What the exercise asks: Reproduce the data exactly and drop any pictures it holds.

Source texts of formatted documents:
┄┄┄┄┄┄┄┄┄┄┄┄┄┄┄┄┄┄┄┄

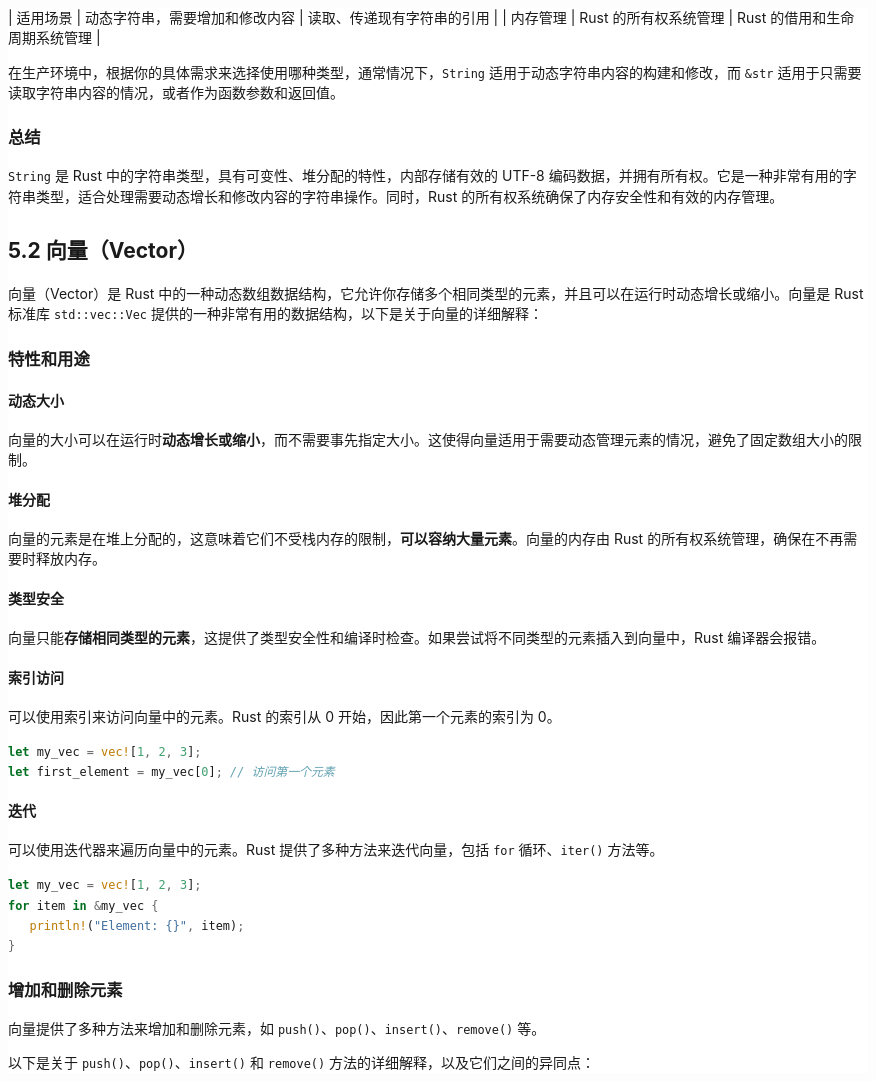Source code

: | 适用场景         | 动态字符串，需要增加和修改内容 |  读取、传递现有字符串的引用   |
| 内存管理         |     Rust 的所有权系统管理      | Rust 的借用和生命周期系统管理 |

在生产环境中，根据你的具体需求来选择使用哪种类型，通常情况下，`String` 适用于动态字符串内容的构建和修改，而 `&str` 适用于只需要读取字符串内容的情况，或者作为函数参数和返回值。

### 总结

`String` 是 Rust 中的字符串类型，具有可变性、堆分配的特性，内部存储有效的 UTF-8 编码数据，并拥有所有权。它是一种非常有用的字符串类型，适合处理需要动态增长和修改内容的字符串操作。同时，Rust 的所有权系统确保了内存安全性和有效的内存管理。

## 5.2 向量（Vector）

向量（Vector）是 Rust 中的一种动态数组数据结构，它允许你存储多个相同类型的元素，并且可以在运行时动态增长或缩小。向量是 Rust 标准库 `std::vec::Vec` 提供的一种非常有用的数据结构，以下是关于向量的详细解释：

### 特性和用途

#### 动态大小

向量的大小可以在运行时**动态增长或缩小**，而不需要事先指定大小。这使得向量适用于需要动态管理元素的情况，避免了固定数组大小的限制。

#### 堆分配

向量的元素是在堆上分配的，这意味着它们不受栈内存的限制，**可以容纳大量元素**。向量的内存由 Rust 的所有权系统管理，确保在不再需要时释放内存。

#### 类型安全

向量只能**存储相同类型的元素**，这提供了类型安全性和编译时检查。如果尝试将不同类型的元素插入到向量中，Rust 编译器会报错。

#### 索引访问

可以使用索引来访问向量中的元素。Rust 的索引从 0 开始，因此第一个元素的索引为 0。

```rust
let my_vec = vec![1, 2, 3];
let first_element = my_vec[0]; // 访问第一个元素
```

#### 迭代

可以使用迭代器来遍历向量中的元素。Rust 提供了多种方法来迭代向量，包括 `for` 循环、`iter()` 方法等。

```rust
let my_vec = vec![1, 2, 3];
for item in &my_vec {
   println!("Element: {}", item);
}
```

### 增加和删除元素

向量提供了多种方法来增加和删除元素，如 `push()`、`pop()`、`insert()`、`remove()` 等。

以下是关于 `push()`、`pop()`、`insert()` 和 `remove()` 方法的详细解释，以及它们之间的异同点：
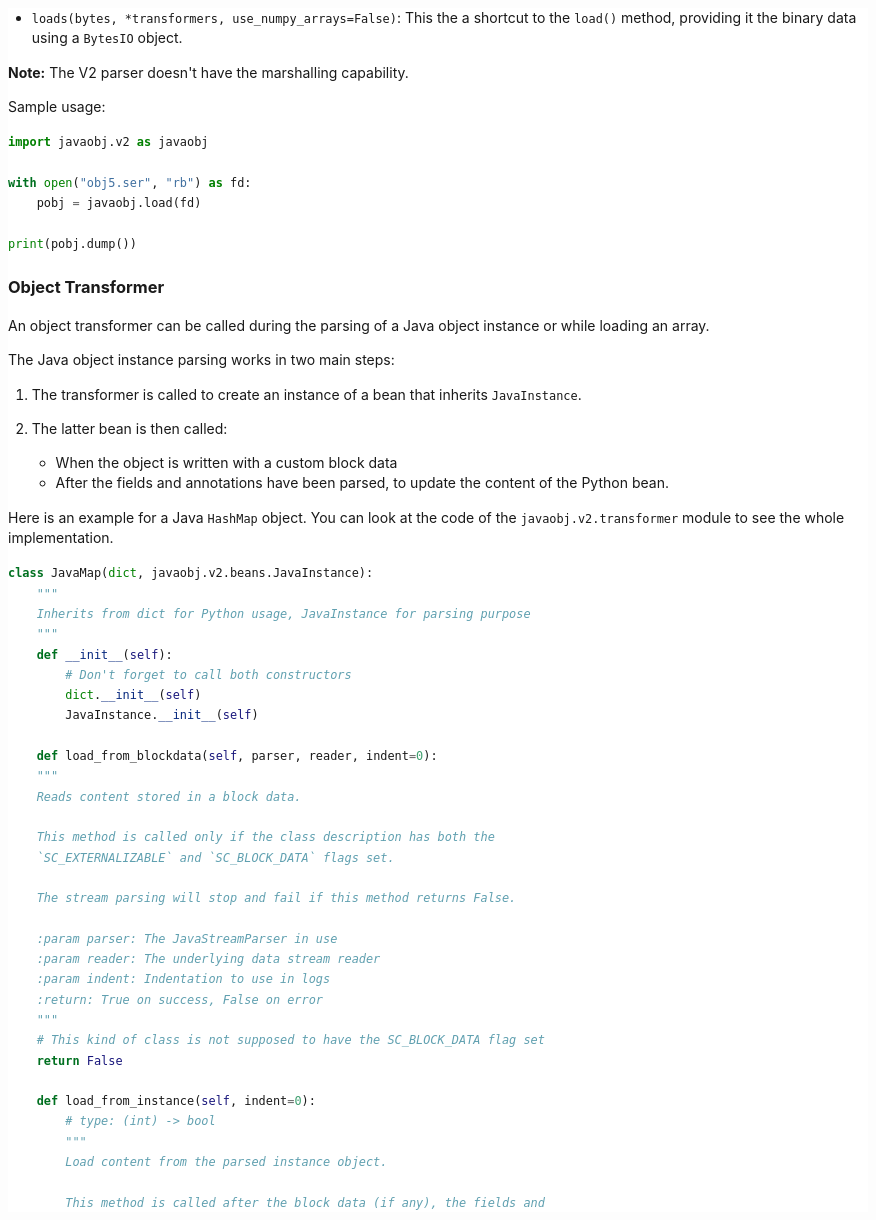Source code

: * `loads(bytes, *transformers, use_numpy_arrays=False)`:
  This the a shortcut to the `load()` method, providing it the binary data
  using a `BytesIO` object.

**Note:** The V2 parser doesn't have the marshalling capability.

Sample usage:

```python
import javaobj.v2 as javaobj

with open("obj5.ser", "rb") as fd:
    pobj = javaobj.load(fd)

print(pobj.dump())
```

### Object Transformer

An object transformer can be called during the parsing of a Java object
instance or while loading an array.

The Java object instance parsing works in two main steps:

1. The transformer is called to create an instance of a bean that inherits
   `JavaInstance`.
1. The latter bean is then called:

   * When the object is written with a custom block data
   * After the fields and annotations have been parsed, to update the content
   of the Python bean.

Here is an example for a Java `HashMap` object. You can look at the code of
the `javaobj.v2.transformer` module to see the whole implementation.

```python
class JavaMap(dict, javaobj.v2.beans.JavaInstance):
    """
    Inherits from dict for Python usage, JavaInstance for parsing purpose
    """
    def __init__(self):
        # Don't forget to call both constructors
        dict.__init__(self)
        JavaInstance.__init__(self)

    def load_from_blockdata(self, parser, reader, indent=0):
    """
    Reads content stored in a block data.

    This method is called only if the class description has both the
    `SC_EXTERNALIZABLE` and `SC_BLOCK_DATA` flags set.

    The stream parsing will stop and fail if this method returns False.

    :param parser: The JavaStreamParser in use
    :param reader: The underlying data stream reader
    :param indent: Indentation to use in logs
    :return: True on success, False on error
    """
    # This kind of class is not supposed to have the SC_BLOCK_DATA flag set
    return False

    def load_from_instance(self, indent=0):
        # type: (int) -> bool
        """
        Load content from the parsed instance object.

        This method is called after the block data (if any), the fields and
```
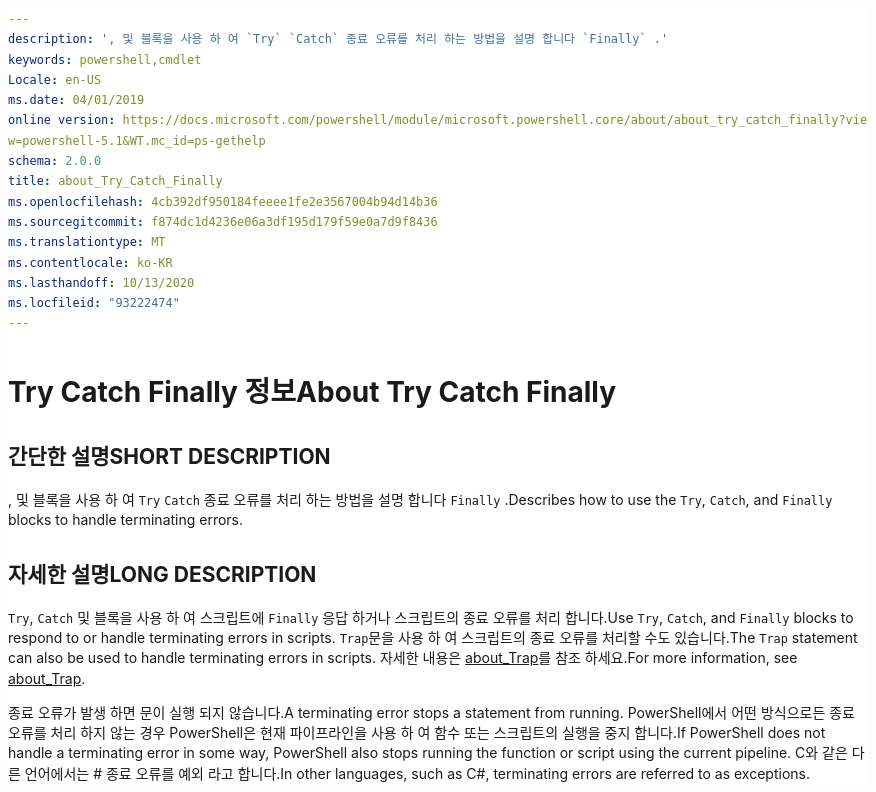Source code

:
 ```yaml
---
description: ', 및 블록을 사용 하 여 `Try` `Catch` 종료 오류를 처리 하는 방법을 설명 합니다 `Finally` .'
keywords: powershell,cmdlet
Locale: en-US
ms.date: 04/01/2019
online version: https://docs.microsoft.com/powershell/module/microsoft.powershell.core/about/about_try_catch_finally?view=powershell-5.1&WT.mc_id=ps-gethelp
schema: 2.0.0
title: about_Try_Catch_Finally
ms.openlocfilehash: 4cb392df950184feeee1fe2e3567004b94d14b36
ms.sourcegitcommit: f874dc1d4236e06a3df195d179f59e0a7d9f8436
ms.translationtype: MT
ms.contentlocale: ko-KR
ms.lasthandoff: 10/13/2020
ms.locfileid: "93222474"
---
```

# <a name="about-try-catch-finally"></a><span data-ttu-id="6cb8a-104">Try Catch Finally 정보</span><span class="sxs-lookup"><span data-stu-id="6cb8a-104">About Try Catch Finally</span></span>

## <a name="short-description"></a><span data-ttu-id="6cb8a-105">간단한 설명</span><span class="sxs-lookup"><span data-stu-id="6cb8a-105">SHORT DESCRIPTION</span></span>
<span data-ttu-id="6cb8a-106">, 및 블록을 사용 하 여 `Try` `Catch` 종료 오류를 처리 하는 방법을 설명 합니다 `Finally` .</span><span class="sxs-lookup"><span data-stu-id="6cb8a-106">Describes how to use the `Try`, `Catch`, and `Finally` blocks to handle terminating errors.</span></span>

## <a name="long-description"></a><span data-ttu-id="6cb8a-107">자세한 설명</span><span class="sxs-lookup"><span data-stu-id="6cb8a-107">LONG DESCRIPTION</span></span>

<span data-ttu-id="6cb8a-108">`Try`, `Catch` 및 블록을 사용 하 여 스크립트에 `Finally` 응답 하거나 스크립트의 종료 오류를 처리 합니다.</span><span class="sxs-lookup"><span data-stu-id="6cb8a-108">Use `Try`, `Catch`, and `Finally` blocks to respond to or handle terminating errors in scripts.</span></span> <span data-ttu-id="6cb8a-109">`Trap`문을 사용 하 여 스크립트의 종료 오류를 처리할 수도 있습니다.</span><span class="sxs-lookup"><span data-stu-id="6cb8a-109">The `Trap` statement can also be used to handle terminating errors in scripts.</span></span> <span data-ttu-id="6cb8a-110">자세한 내용은 [about_Trap](about_Trap.md)를 참조 하세요.</span><span class="sxs-lookup"><span data-stu-id="6cb8a-110">For more information, see [about_Trap](about_Trap.md).</span></span>

<span data-ttu-id="6cb8a-111">종료 오류가 발생 하면 문이 실행 되지 않습니다.</span><span class="sxs-lookup"><span data-stu-id="6cb8a-111">A terminating error stops a statement from running.</span></span> <span data-ttu-id="6cb8a-112">PowerShell에서 어떤 방식으로든 종료 오류를 처리 하지 않는 경우 PowerShell은 현재 파이프라인을 사용 하 여 함수 또는 스크립트의 실행을 중지 합니다.</span><span class="sxs-lookup"><span data-stu-id="6cb8a-112">If PowerShell does not handle a terminating error in some way, PowerShell also stops running the function or script using the current pipeline.</span></span> <span data-ttu-id="6cb8a-113">C와 같은 다른 언어에서는 \# 종료 오류를 예외 라고 합니다.</span><span class="sxs-lookup"><span data-stu-id="6cb8a-113">In other languages, such as C\#, terminating errors are referred to as exceptions.</span></span>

┄┄┄┄┄┄┄┄┄┄┄┄┄┄┄┄┄┄┄┄

Solution to this exercise:
Source code

: | 适用场景         | 动态字符串，需要增加和修改内容 |  读取、传递现有字符串的引用   |
| 内存管理         |     Rust 的所有权系统管理      | Rust 的借用和生命周期系统管理 |

在生产环境中，根据你的具体需求来选择使用哪种类型，通常情况下，`String` 适用于动态字符串内容的构建和修改，而 `&str` 适用于只需要读取字符串内容的情况，或者作为函数参数和返回值。

### 总结

`String` 是 Rust 中的字符串类型，具有可变性、堆分配的特性，内部存储有效的 UTF-8 编码数据，并拥有所有权。它是一种非常有用的字符串类型，适合处理需要动态增长和修改内容的字符串操作。同时，Rust 的所有权系统确保了内存安全性和有效的内存管理。

## 5.2 向量（Vector）

向量（Vector）是 Rust 中的一种动态数组数据结构，它允许你存储多个相同类型的元素，并且可以在运行时动态增长或缩小。向量是 Rust 标准库 `std::vec::Vec` 提供的一种非常有用的数据结构，以下是关于向量的详细解释：

### 特性和用途

#### 动态大小

向量的大小可以在运行时**动态增长或缩小**，而不需要事先指定大小。这使得向量适用于需要动态管理元素的情况，避免了固定数组大小的限制。

#### 堆分配

向量的元素是在堆上分配的，这意味着它们不受栈内存的限制，**可以容纳大量元素**。向量的内存由 Rust 的所有权系统管理，确保在不再需要时释放内存。

#### 类型安全

向量只能**存储相同类型的元素**，这提供了类型安全性和编译时检查。如果尝试将不同类型的元素插入到向量中，Rust 编译器会报错。

#### 索引访问

可以使用索引来访问向量中的元素。Rust 的索引从 0 开始，因此第一个元素的索引为 0。

```rust
let my_vec = vec![1, 2, 3];
let first_element = my_vec[0]; // 访问第一个元素
```

#### 迭代

可以使用迭代器来遍历向量中的元素。Rust 提供了多种方法来迭代向量，包括 `for` 循环、`iter()` 方法等。

```rust
let my_vec = vec![1, 2, 3];
for item in &my_vec {
   println!("Element: {}", item);
}
```

### 增加和删除元素

向量提供了多种方法来增加和删除元素，如 `push()`、`pop()`、`insert()`、`remove()` 等。

以下是关于 `push()`、`pop()`、`insert()` 和 `remove()` 方法的详细解释，以及它们之间的异同点：
Source code

: * `loads(bytes, *transformers, use_numpy_arrays=False)`:
  This the a shortcut to the `load()` method, providing it the binary data
  using a `BytesIO` object.

**Note:** The V2 parser doesn't have the marshalling capability.

Sample usage:

```python
import javaobj.v2 as javaobj

with open("obj5.ser", "rb") as fd:
    pobj = javaobj.load(fd)

print(pobj.dump())
```

### Object Transformer

An object transformer can be called during the parsing of a Java object
instance or while loading an array.

The Java object instance parsing works in two main steps:

1. The transformer is called to create an instance of a bean that inherits
   `JavaInstance`.
1. The latter bean is then called:

   * When the object is written with a custom block data
   * After the fields and annotations have been parsed, to update the content
   of the Python bean.

Here is an example for a Java `HashMap` object. You can look at the code of
the `javaobj.v2.transformer` module to see the whole implementation.

```python
class JavaMap(dict, javaobj.v2.beans.JavaInstance):
    """
    Inherits from dict for Python usage, JavaInstance for parsing purpose
    """
    def __init__(self):
        # Don't forget to call both constructors
        dict.__init__(self)
        JavaInstance.__init__(self)

    def load_from_blockdata(self, parser, reader, indent=0):
    """
    Reads content stored in a block data.

    This method is called only if the class description has both the
    `SC_EXTERNALIZABLE` and `SC_BLOCK_DATA` flags set.

    The stream parsing will stop and fail if this method returns False.

    :param parser: The JavaStreamParser in use
    :param reader: The underlying data stream reader
    :param indent: Indentation to use in logs
    :return: True on success, False on error
    """
    # This kind of class is not supposed to have the SC_BLOCK_DATA flag set
    return False

    def load_from_instance(self, indent=0):
        # type: (int) -> bool
        """
        Load content from the parsed instance object.

        This method is called after the block data (if any), the fields and
```
Source code

:
 ```yaml
---
description: ', 및 블록을 사용 하 여 `Try` `Catch` 종료 오류를 처리 하는 방법을 설명 합니다 `Finally` .'
keywords: powershell,cmdlet
Locale: en-US
ms.date: 04/01/2019
online version: https://docs.microsoft.com/powershell/module/microsoft.powershell.core/about/about_try_catch_finally?view=powershell-5.1&WT.mc_id=ps-gethelp
schema: 2.0.0
title: about_Try_Catch_Finally
ms.openlocfilehash: 4cb392df950184feeee1fe2e3567004b94d14b36
ms.sourcegitcommit: f874dc1d4236e06a3df195d179f59e0a7d9f8436
ms.translationtype: MT
ms.contentlocale: ko-KR
ms.lasthandoff: 10/13/2020
ms.locfileid: "93222474"
---
```

# <a name="about-try-catch-finally"></a><span data-ttu-id="6cb8a-104">Try Catch Finally 정보</span><span class="sxs-lookup"><span data-stu-id="6cb8a-104">About Try Catch Finally</span></span>

## <a name="short-description"></a><span data-ttu-id="6cb8a-105">간단한 설명</span><span class="sxs-lookup"><span data-stu-id="6cb8a-105">SHORT DESCRIPTION</span></span>
<span data-ttu-id="6cb8a-106">, 및 블록을 사용 하 여 `Try` `Catch` 종료 오류를 처리 하는 방법을 설명 합니다 `Finally` .</span><span class="sxs-lookup"><span data-stu-id="6cb8a-106">Describes how to use the `Try`, `Catch`, and `Finally` blocks to handle terminating errors.</span></span>

## <a name="long-description"></a><span data-ttu-id="6cb8a-107">자세한 설명</span><span class="sxs-lookup"><span data-stu-id="6cb8a-107">LONG DESCRIPTION</span></span>

<span data-ttu-id="6cb8a-108">`Try`, `Catch` 및 블록을 사용 하 여 스크립트에 `Finally` 응답 하거나 스크립트의 종료 오류를 처리 합니다.</span><span class="sxs-lookup"><span data-stu-id="6cb8a-108">Use `Try`, `Catch`, and `Finally` blocks to respond to or handle terminating errors in scripts.</span></span> <span data-ttu-id="6cb8a-109">`Trap`문을 사용 하 여 스크립트의 종료 오류를 처리할 수도 있습니다.</span><span class="sxs-lookup"><span data-stu-id="6cb8a-109">The `Trap` statement can also be used to handle terminating errors in scripts.</span></span> <span data-ttu-id="6cb8a-110">자세한 내용은 [about_Trap](about_Trap.md)를 참조 하세요.</span><span class="sxs-lookup"><span data-stu-id="6cb8a-110">For more information, see [about_Trap](about_Trap.md).</span></span>

<span data-ttu-id="6cb8a-111">종료 오류가 발생 하면 문이 실행 되지 않습니다.</span><span class="sxs-lookup"><span data-stu-id="6cb8a-111">A terminating error stops a statement from running.</span></span> <span data-ttu-id="6cb8a-112">PowerShell에서 어떤 방식으로든 종료 오류를 처리 하지 않는 경우 PowerShell은 현재 파이프라인을 사용 하 여 함수 또는 스크립트의 실행을 중지 합니다.</span><span class="sxs-lookup"><span data-stu-id="6cb8a-112">If PowerShell does not handle a terminating error in some way, PowerShell also stops running the function or script using the current pipeline.</span></span> <span data-ttu-id="6cb8a-113">C와 같은 다른 언어에서는 \# 종료 오류를 예외 라고 합니다.</span><span class="sxs-lookup"><span data-stu-id="6cb8a-113">In other languages, such as C\#, terminating errors are referred to as exceptions.</span></span>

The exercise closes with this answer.